• **TEXT SEGMENT**
BEGIN

Andy, thanks for the precise explanation of the problem :)

So it took me some time but here are my thoughts on this. We should 
treat pt_regs and thread_struct differently as they do not represent the 
same thing:
- pt_regs represents the context of a thread when it takes a trap
- thread_struct represents a "kernel-induced" (or a "in-kernel") context 
not caused by traps

That's why I don't really like Deepak's proposal below as it mixes both 
and I find it tricky.

I can't find a situation where saving/restoring the entire sstatus at 
context-switch is a problem though, does anyone have such thing in mind?

Finally I understand that having another copy of sstatus in 
thread_struct is not intuitive and we should, either explain why or only 
store the SUM bit (like for sstatus.VS).

Please continue the discussion as we need to find a solution that 
pleases everyone soon :)

Thanks all for jumping in,

Alex

>
>
> IMHO, the problem we are trying to solve in this patch is easily 
> solvable in
> below manner.

END

• **ENTRIES SUPPLIED**

BEGIN

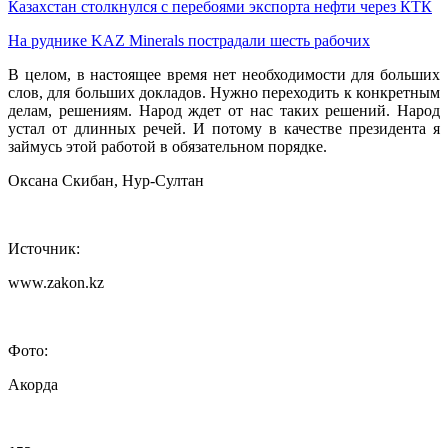
Казахстан столкнулся с перебоями экспорта нефти через КТК
На руднике KAZ Minerals пострадали шесть рабочих
В целом, в настоящее время нет необходимости для больших
слов, для больших докладов. Нужно переходить к конкретным
делам, решениям. Народ ждет от нас таких решений. Народ
устал от длинных речей. И потому в качестве президента я
займусь этой работой в обязательном порядке.
Оксана Скибан, Нур-Султан
Источник:
www.zakon.kz
Фото:
Акорда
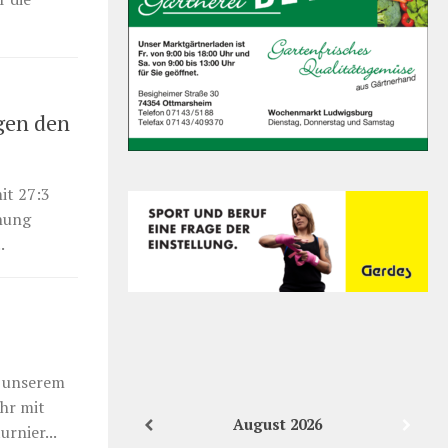
gen den
it 27:3
nung
.
t unserem
hr mit
August
2026
rnier...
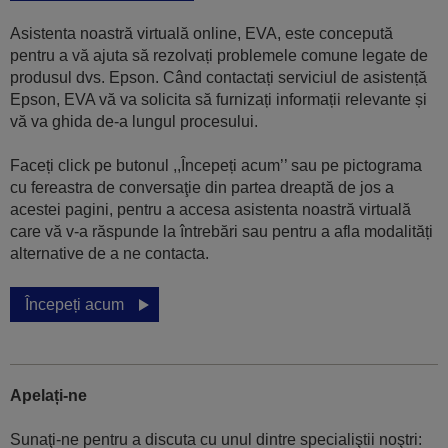
Asistenta noastră virtuală online, EVA, este concepută
pentru a vă ajuta să rezolvați problemele comune legate de
produsul dvs. Epson. Când contactați serviciul de asistență
Epson, EVA vă va solicita să furnizați informații relevante și
vă va ghida de-a lungul procesului.
Faceți click pe butonul ,,Începeți acum’’ sau pe pictograma
cu fereastra de conversaţie din partea dreaptă de jos a
acestei pagini, pentru a accesa asistenta noastră virtuală
care vă v-a răspunde la întrebări sau pentru a afla modalități
alternative de a ne contacta.
Începeți acum
Apelați-ne
Sunaţi-ne pentru a discuta cu unul dintre specialiştii noştri:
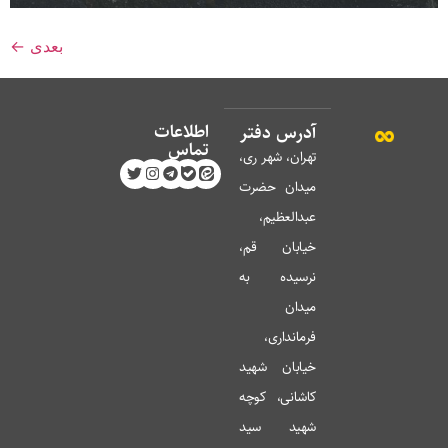
بعدی
←
اطلاعات
آدرس دفتر
تماس
تهران، شهر ری،
میدان حضرت
عبدالعظیم،
خیابان قم،
نرسیده به
میدان
فرمانداری،
خیابان شهید
کاشانی، کوچه
شهید سید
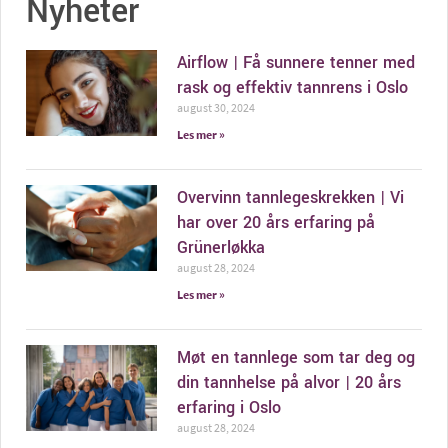
Nyheter
Airflow | Få sunnere tenner med
rask og effektiv tannrens i Oslo
august 30, 2024
Les mer »
Overvinn tannlegeskrekken | Vi
har over 20 års erfaring på
Grünerløkka
august 28, 2024
Les mer »
Møt en tannlege som tar deg og
din tannhelse på alvor | 20 års
erfaring i Oslo
august 28, 2024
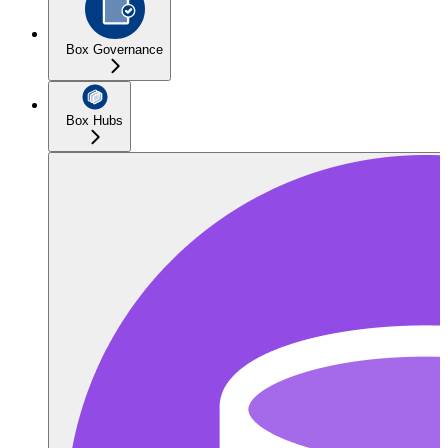
Box Governance
Box Hubs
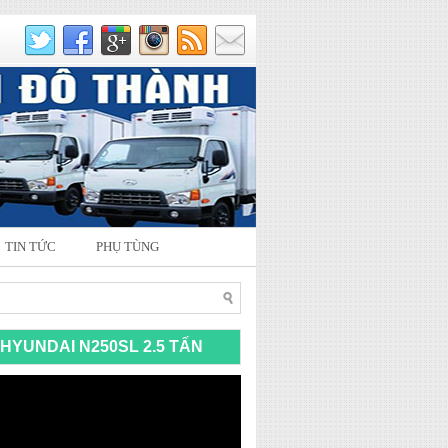
TIN TỨC
PHỤ TÙNG
HYUNDAI N250SL 2.5 TẤN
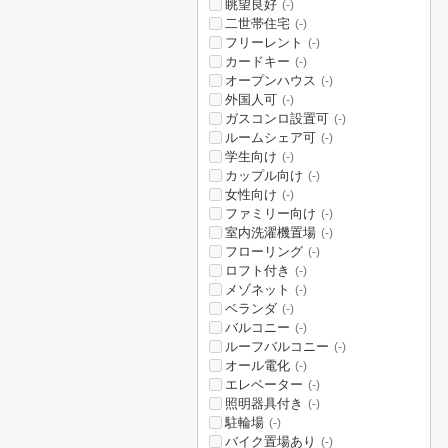
眺望良好
(-)
二世帯住宅
(-)
フリーレント
(-)
カードキー
(-)
オープンハウス
(-)
外国人可
(-)
ガスコンロ設置可
(-)
ルームシェア可
(-)
学生向け
(-)
カップル向け
(-)
女性向け
(-)
ファミリー向け
(-)
室内洗濯機置場
(-)
フローリング
(-)
ロフト付き
(-)
メゾネット
(-)
ベランダ
(-)
バルコニー
(-)
ルーフバルコニー
(-)
オール電化
(-)
エレベーター
(-)
照明器具付き
(-)
駐輪場
(-)
バイク置場あり
(-)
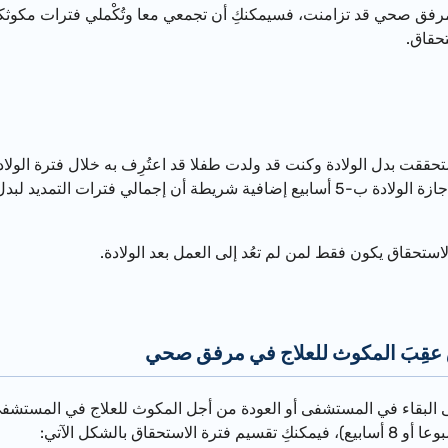
مرفق صحي قد تزامنت، فسيمكنكِ أن تجمعي معا وتُكْملي فترات مكوث
حقاق.
ستحققت بدل الولادة وكنت قد ولدت طفلا قد اعتُرِف به خلال فترة الولادة
استحقاق يكون فقط لمن لم تعُد إلى العمل بعد الولادة.
 عقِبَ المكوث للعلاج في مرفق صحي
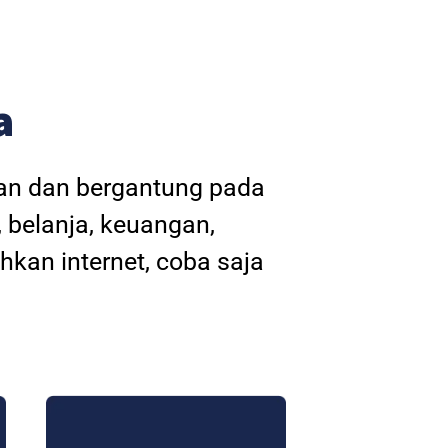
a
kan dan bergantung pada
, belanja, keuangan,
hkan internet, coba saja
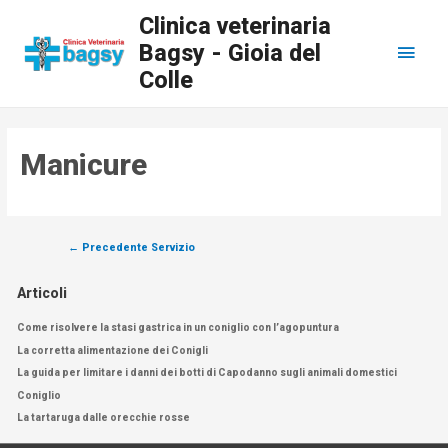
Clinica veterinaria
Bagsy - Gioia del
Colle
Manicure
←
Precedente Servizio
Articoli
Come risolvere la stasi gastrica in un coniglio con l’agopuntura
La corretta alimentazione dei Conigli
La guida per limitare i danni dei botti di Capodanno sugli animali domestici
Coniglio
La tartaruga dalle orecchie rosse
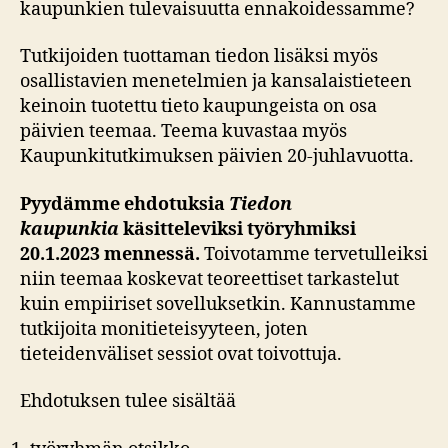
kaupunkien tulevaisuutta ennakoidessamme?
Tutkijoiden tuottaman tiedon lisäksi myös
osallistavien menetelmien ja kansalaistieteen
keinoin tuotettu tieto kaupungeista on osa
päivien teemaa. Teema kuvastaa myös
Kaupunkitutkimuksen päivien 20-juhlavuotta.
Pyydämme ehdotuksia
Tiedon
kaupunkia
käsitteleviksi työryhmiksi
20.1.2023 mennessä.
Toivotamme tervetulleiksi
niin teemaa koskevat teoreettiset tarkastelut
kuin empiiriset sovelluksetkin. Kannustamme
tutkijoita monitieteisyyteen, joten
tieteidenväliset sessiot ovat toivottuja.
Ehdotuksen tulee sisältää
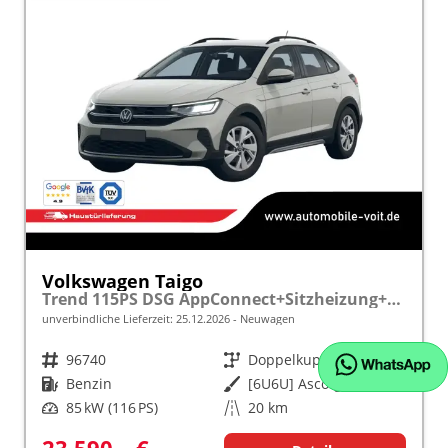
Volkswagen Taigo
Trend 115PS DSG AppConnect+Sitzheizung+PDC+Alu16+LED+DAB+FrontAssist
unverbindliche Lieferzeit:
25.12.2026
Neuwagen
Fahrzeugnr.
96740
Getriebe
Doppelkupplungsgetriebe (DSG)
Kraftstoff
Benzin
Außenfarbe
[6U6U] Ascotgrau
Leistung
85 kW (116 PS)
Kilometerstand
20 km
23.590,– €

END

• **PARTS OF THE EXERCISE**
A. In the message about sstatus, what does pt_regs represent?
B. Transcribe the part of the message about sstatus starting with "That's why I" and going on through "thing in mind?".
The rows are separate from the message about sstatus and have nothing to do with it.

• **TASK RESULTS**
A. It represents the context of a thread when it takes a trap.

B.
That's why I don't really like Deepak's proposal below as it mixes both 
and I find it tricky.

I can't find a situation where saving/restoring the entire sstatus at 
context-switch is a problem though, does anyone have such thing in mind?